Thursday 6 January 2005

NEW DELHI: Even as it maintained that it was working in close co-ordination with the US and that there was no misapprehension over presence of American troops in Sri Lanka, India today declared that the four-nation core group set up at the initiative of the US to oversee relief work for the Tsunami-hit had been disbanded.

The assertion came 24 hours after US Ambassador David Mulford had commended the teamwork achieved by the core group comprising the US, India, Australia and Japan.

Admittedly though, Mr Mulford had agreed that the group was a temporary one and would disassemble once its utility ended.

Addressing a press briefing on India’s role in relief and rehabilitation operations in Tsunami affected countries, foreign secretary Shyam Saran contended that core group had run its utility and the role had now been taken over by the United Nations as the focus was now shifting to rehabilitation.

He said the purpose behind forming the group had been to initiate a quick response to the disaster.
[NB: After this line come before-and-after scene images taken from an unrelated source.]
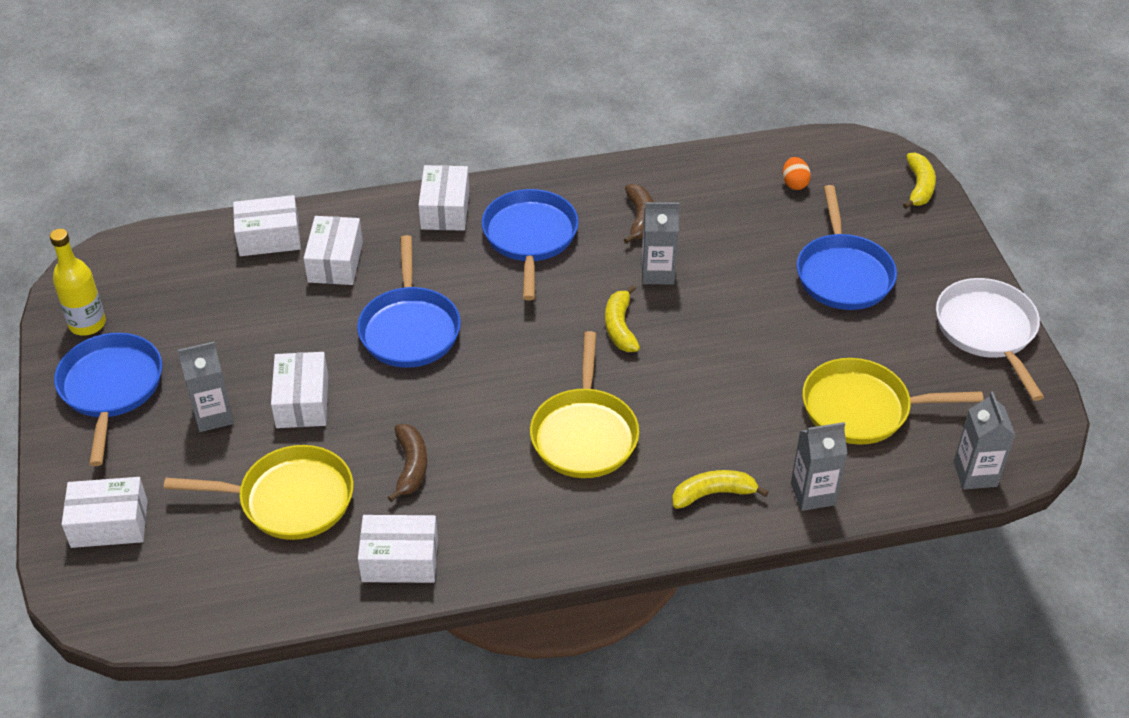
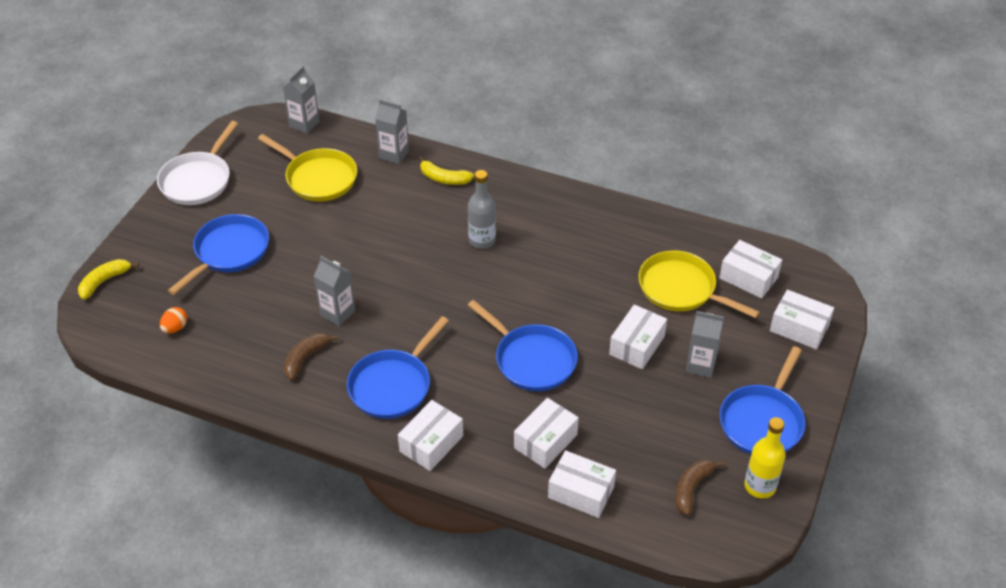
camera: 145 degrees left, 0 degrees up
blue pan [357,235,461,368] -> blue pan turned 105 degrees clockwise [468,300,578,391]
white box [358,515,438,583] -> white box moved to [719,240,782,299]
brown banana [388,424,427,502] -> brown banana moved to [675,460,725,516]
yellow pan [530,331,639,478] -> grey bottle [468,170,496,249]
yellow banana [605,285,640,352] -> none

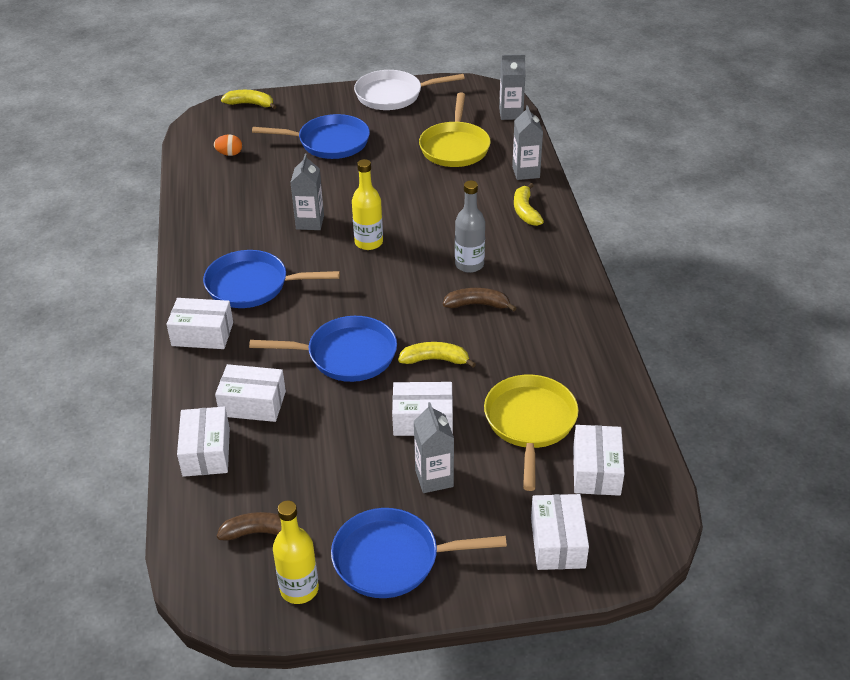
camera: 60 degrees right, 5 degrees down
brown banana [284,333,338,380] -> brown banana moved to [443,288,516,312]
blue pan [468,300,578,391] -> blue pan turned 105 degrees counterclockwise [249,316,397,382]
none -> yellow bottle [352,159,383,250]
none -> yellow banana [398,342,476,368]

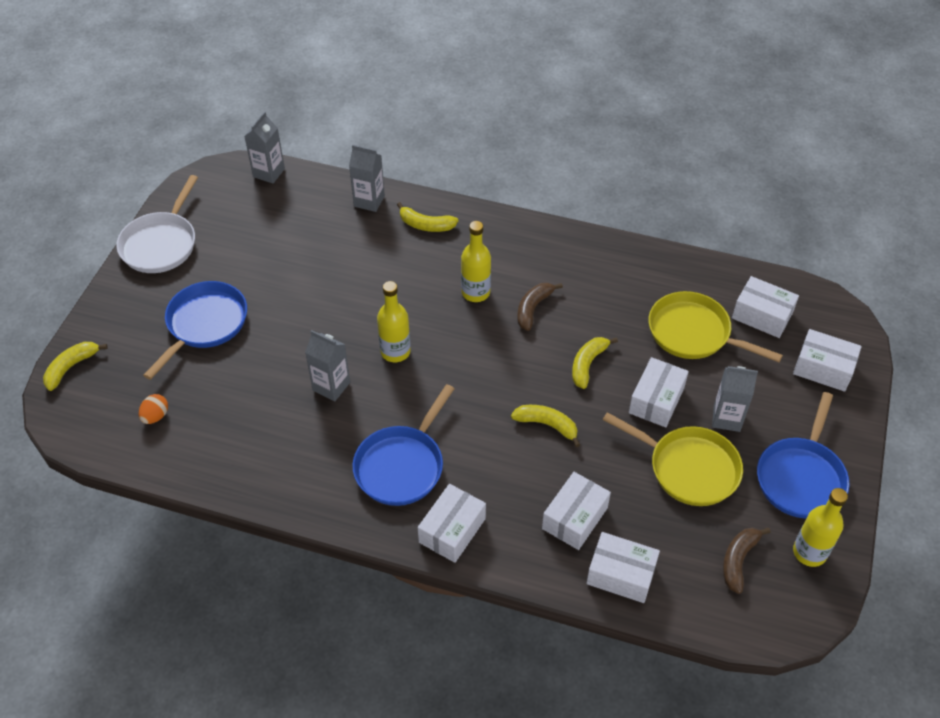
camera: 65 degrees left, 10 degrees up
blue pan [249,316,397,382] -> yellow banana [511,405,580,447]
yellow pan [419,93,491,167] -> yellow pan moved to [603,412,743,506]
grey bottle [455,181,485,273] -> yellow bottle [461,221,491,302]

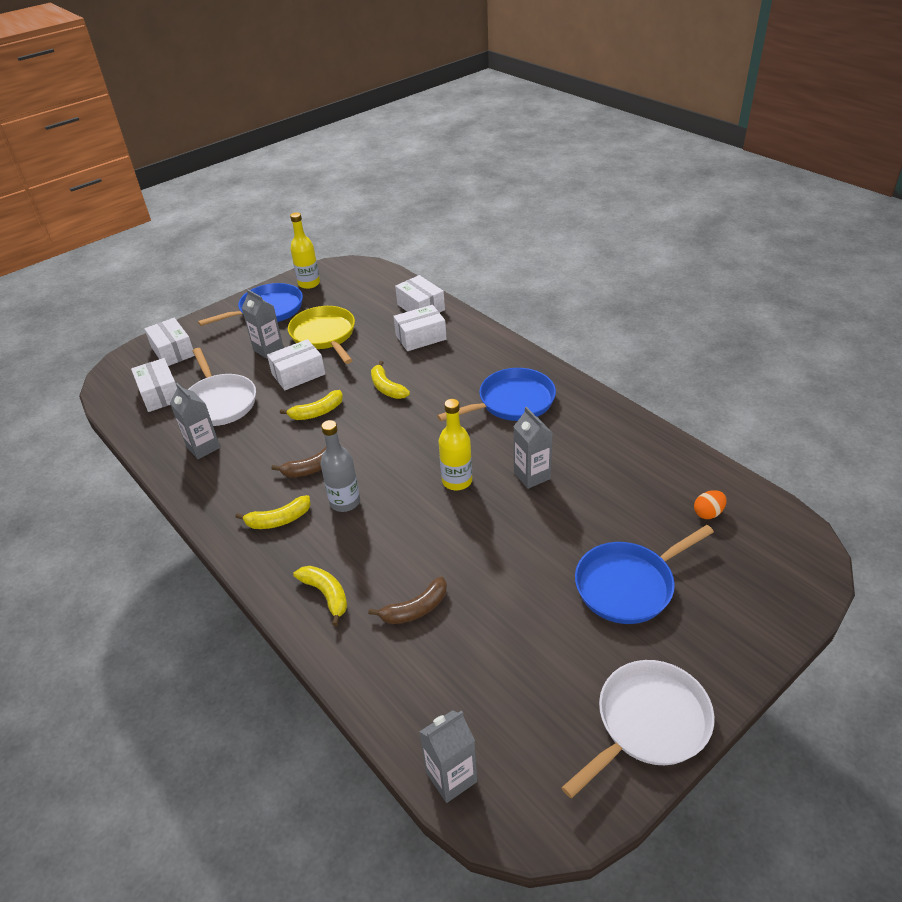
camera: 145 degrees left, 10 degrees down
yellow banana [43,342,108,391] -> yellow banana moved to [235,495,311,529]
grey carton [349,145,385,212] -> grey carton moved to [170,383,220,459]
white box [418,484,486,563] -> none
yellow bottle [461,221,491,302] -> grey bottle [320,420,360,512]
yellow pan [649,291,783,362] -> white pan [188,348,256,426]
brown banana [723,528,771,594] -> brown banana moved to [368,577,447,624]

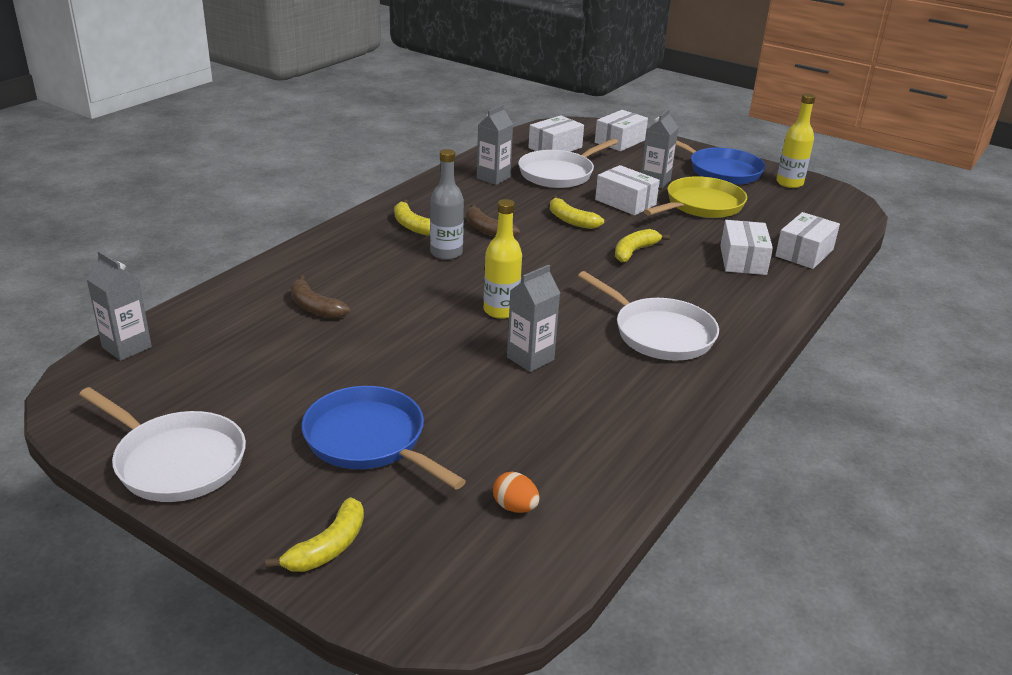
camera: 70 degrees right, 10 degrees down
yellow banana [293,566,347,626] -> yellow banana moved to [265,497,364,572]
white box [393,305,447,351] -> white box turned 45 degrees clockwise [720,220,773,275]
blue pan [437,368,556,421] -> white pan [578,271,719,361]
The preference for the UN as the key organisation to oversee relief work also appeared in line with the Indian position favouring UN multilateralism.

Mr Saran, however, rejected the view that the presence of US troops in vicinity of the Indian subcontinent had disturbed New Delhi. “I don’t think there is any misunderstanding or misapprehension in this regard. There is a disaster. There is a requirement for assistance’’ he said adding that if the US believed it could contribute to this task, it was more than welcome.

The posture notwithstanding, the sudden announcement of disbanding the core group has indicated New Delhi’s uneasiness over US’ attempts to play a greater role in the region. A pointer is the manner in which troops of the two countries are engaged in relief work in Sri Lanka.

While the two countries have asserted that there is co-ordination, there have not been any instances of joint operations. Mr Saran also said that there were “no formal delineation of areas of operation’’ but at the same time, asserted that the effort was “not to get into each other’s way’’.

A defence official at the same briefing said a co-ordination centre had been set up in Colombo and Jakarta where the commanding officers were interacting with their US counterparts.

India has already deployed a sizeable force in Sri Lanka for relief operations including 10 ships, helicopters, Dornier aircraft and 5,000 troops.

The military assistance has included rebuilding the ports of Galle and Trincomalee and road repair besides search and rescue operations. Besides Sri Lanka, India has also deployed naval ships and troops to Maldives and Indonesia.

The foreign secretary also described as “completely misplaced” reports about India adopting a “dogmatic” position by refusing foreign assistance.

It is not a dogmatic position,” he said contending that as of now the country has the capabilities to deal with the disaster. “At any time we need the support of friendly countries, we will review it.”

Mr Saran said in view of the enormity of the loss of lives and damage suffered by other countries like Sri Lanka, Indonesia and Maldives, India felt it would be better that international efforts were directed at those who need it more.